══ EXTRACTED MATERIAL

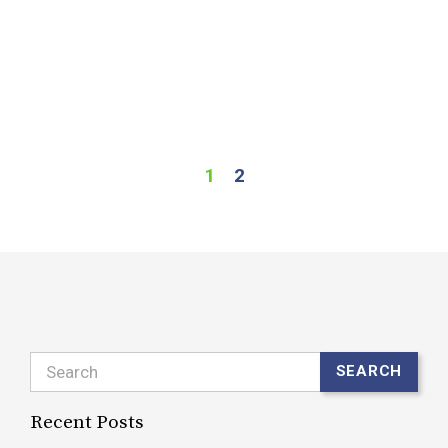
c
s
o
o
R
1
2
Search
SEARCH
Recent Posts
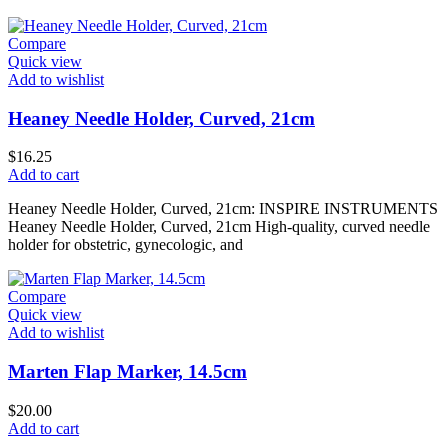
Compare
Quick view
Add to wishlist
Heaney Needle Holder, Curved, 21cm
$
16.25
Add to cart
Heaney Needle Holder, Curved, 21cm: INSPIRE INSTRUMENTS
Heaney Needle Holder, Curved, 21cm High-quality, curved needle
holder for obstetric, gynecologic, and
Compare
Quick view
Add to wishlist
Marten Flap Marker, 14.5cm
$
20.00
Add to cart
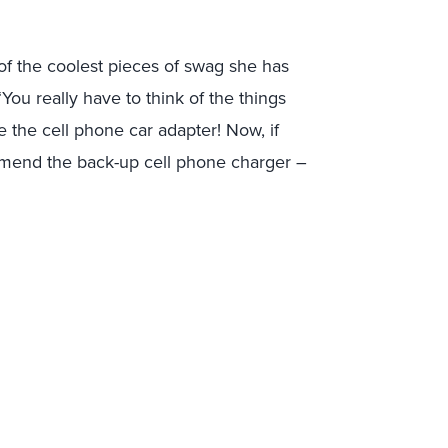
of the coolest pieces of swag she has
ou really have to think of the things
e the cell phone car adapter! Now, if
mmend the back-up cell phone charger –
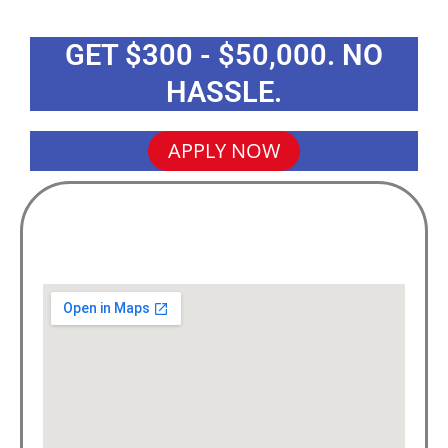
GET $300 - $50,000. NO
HASSLE.
APPLY NOW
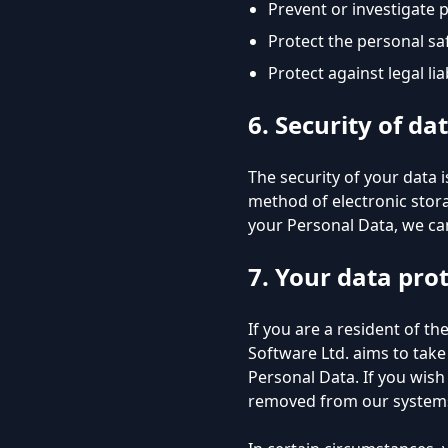
Prevent or investigate 
Protect the personal saf
Protect against legal liab
6. Security of da
The security of your data
method of electronic stor
your Personal Data, we can
7. Your data pro
If you are a resident of t
Software Ltd. aims to take
Personal Data. If you wis
removed from our systems,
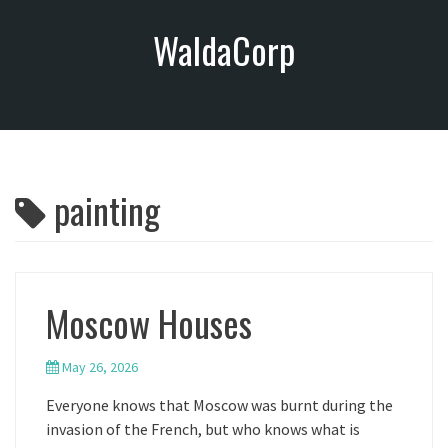
S
WaldaCorp
k
i
p
t
o
c
o
painting
n
t
e
n
t
Moscow Houses
May 26, 2026
Everyone knows that Moscow was burnt during the
invasion of the French, but who knows what is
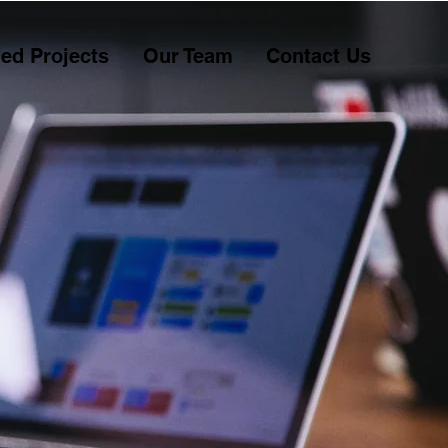
ed Projects
Our Team
Contact Us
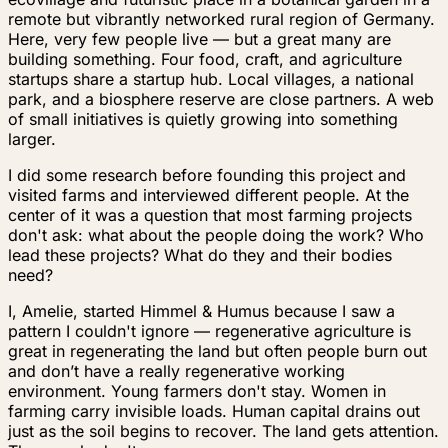
remote but vibrantly networked rural region of Germany.
Here, very few people live — but a great many are
building something. Four food, craft, and agriculture
startups share a startup hub. Local villages, a national
park, and a biosphere reserve are close partners. A web
of small initiatives is quietly growing into something
larger.
I did some research before founding this project and
visited farms and interviewed different people. At the
center of it was a question that most farming projects
don't ask:
what about the people doing the work? Who
lead these projects? What do they and their bodies
need?
I, Amelie, started Himmel & Humus because I saw a
pattern I couldn't ignore — regenerative agriculture is
great in regenerating the land but often people burn out
and don’t have a really regenerative working
environment. Young farmers don't stay. Women in
farming carry invisible loads. Human capital drains out
just as the soil begins to recover. The land gets attention.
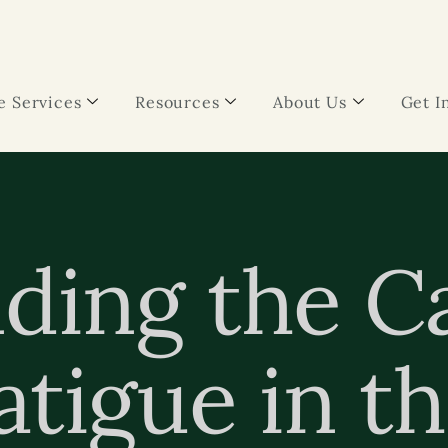
 Services
Resources
About Us
Get I
ding the C
tigue in th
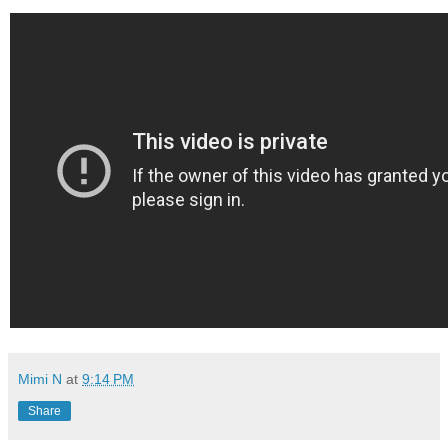
Mimi N
at
9:14 PM
Share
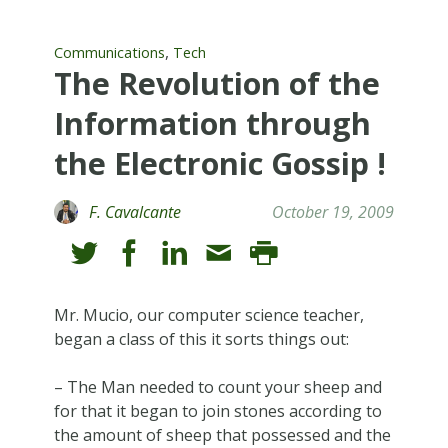
,
Communications
Tech
The Revolution of the
Information through
the Electronic Gossip !
F. Cavalcante
October 19, 2009
Mr. Mucio, our computer science teacher,
began a class of this it sorts things out:
– The Man needed to count your sheep and
for that it began to join stones according to
the amount of sheep that possessed and the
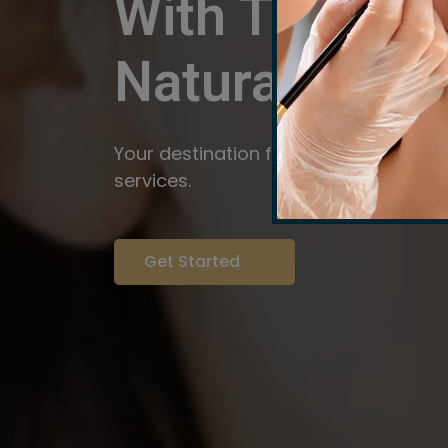
With The Pow
Natural
Servi
Your destination for expert brow arti
services.
Get Started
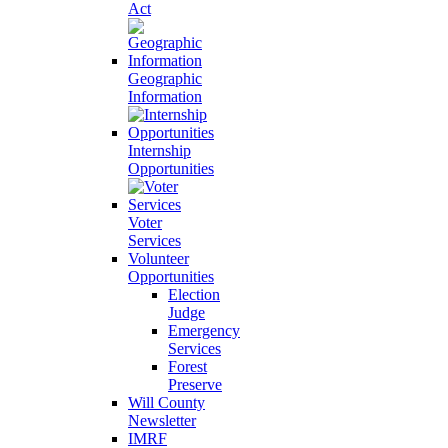
Act
Geographic
Information
Internship
Opportunities
Voter
Services
Volunteer
Opportunities
Election
Judge
Emergency
Services
Forest
Preserve
Will County
Newsletter
IMRF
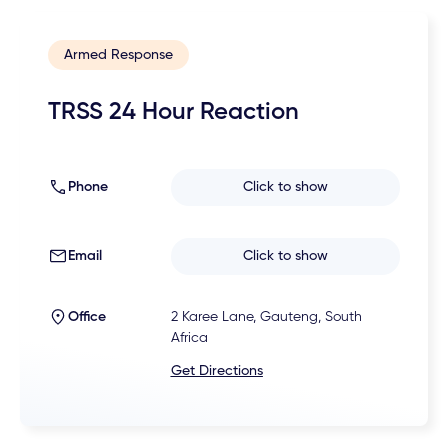
Armed Response
TRSS 24 Hour Reaction
Phone
Click to show
Email
Click to show
Office
2 Karee Lane, Gauteng, South
Africa
Get Directions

════

### WHAT THE EXERCISE ASKS
How many lines of the entries contain the word "sheep"? Case counts. Reply with the number only.

### ANSWER SPACE
2